What are inventory policies?
The GitLab agent for Kubernetes knows about the managed resources using so-called inventory objects. In technical terms, an inventory object is just a ConfigMap
with a unique label. Whenever the agent sees an object that it should manage, it applies the same label. This way, every agent can easily find the resources that it manages.
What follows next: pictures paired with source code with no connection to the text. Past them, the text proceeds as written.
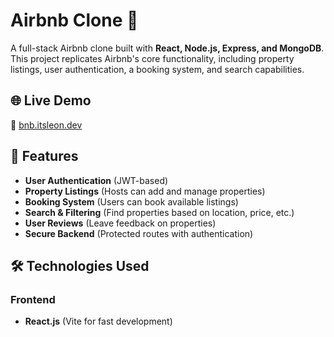 # Airbnb Clone 🏡  

A full-stack Airbnb clone built with **React, Node.js, Express, and MongoDB**. This project replicates Airbnb's core functionality, including property listings, user authentication, a booking system, and search capabilities.  

## 🌐 Live Demo  
🔗 [bnb.itsleon.dev](https://bnb.itsleon.dev)  

## 📌 Features  
- **User Authentication** (JWT-based)  
- **Property Listings** (Hosts can add and manage properties)  
- **Booking System** (Users can book available listings)  
- **Search & Filtering** (Find properties based on location, price, etc.)  
- **User Reviews** (Leave feedback on properties)  
- **Secure Backend** (Protected routes with authentication)  

## 🛠️ Technologies Used  

### Frontend  
- **React.js** (Vite for fast development)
You can read more about the possible inventory policy configurations in the documentation.
A word about RBAC
Depending on the authorization rights given to the agentk
deployment, not every change might be possible. For example, if you would like to create new ClusterRole
and ClusterRoleBinding
in a new kustomize
overlay, and apply that with the Agent, that might fail. It will fail, if your current role-based access control (RBAC) does not allow your agentk
deployment to create these resources. In this case, you should either provide higher rights to your agentk
service account first or you should apply the changes manually from your command line.
Automatic hydration
Now, if you want to change something in your agent deployment, you need to take two actions:
- change the code in the
kpt
package - run
kustomize build
to hydrate the results
Let's automate the second step so you can focus on your main job only. Following the setup of a GitOps-style Auto DevOps pipeline, we need to extend the hydrate-packages
job:
hydrate-packages:
...
script:
- mkdir -p new_manifests
...
- kustomize build packages/gitlab-agent/sealed-secret > new_manifests/gitlab-agent.yaml
We can re-use all the other automation as presented in the previous articles.
How to upgrade agentk
?
Just to provide a practical example, let's see how we can use the above setup to easily upgrade an agentk
deployment to a newer version.
By running kustomize cfg set packages/gitlab-agent agent-version v14.9.1
we set the intended agentk
version to be version 14.9.1
. You can commit and push this change to git, and lay back in your chair to see how the changes are being rolled out across your clusters. You can point several agent configurations at the same kubernetes/gitlab-agent.yaml
manifest, and upgrade all of them at once.
Recap
In this article we have seen:
- how to turn an Agent deployment to manage itself
- how to extend the default
kpt
project with a customkustomize
overlay to customize theagentk
deployment - how to easily upgrade a set of
agentk
deployments - how to pull already existing objects to be managed by the Agent using inventory policies
Note: This is the final installment in this series of how to do GitOps with GitLab.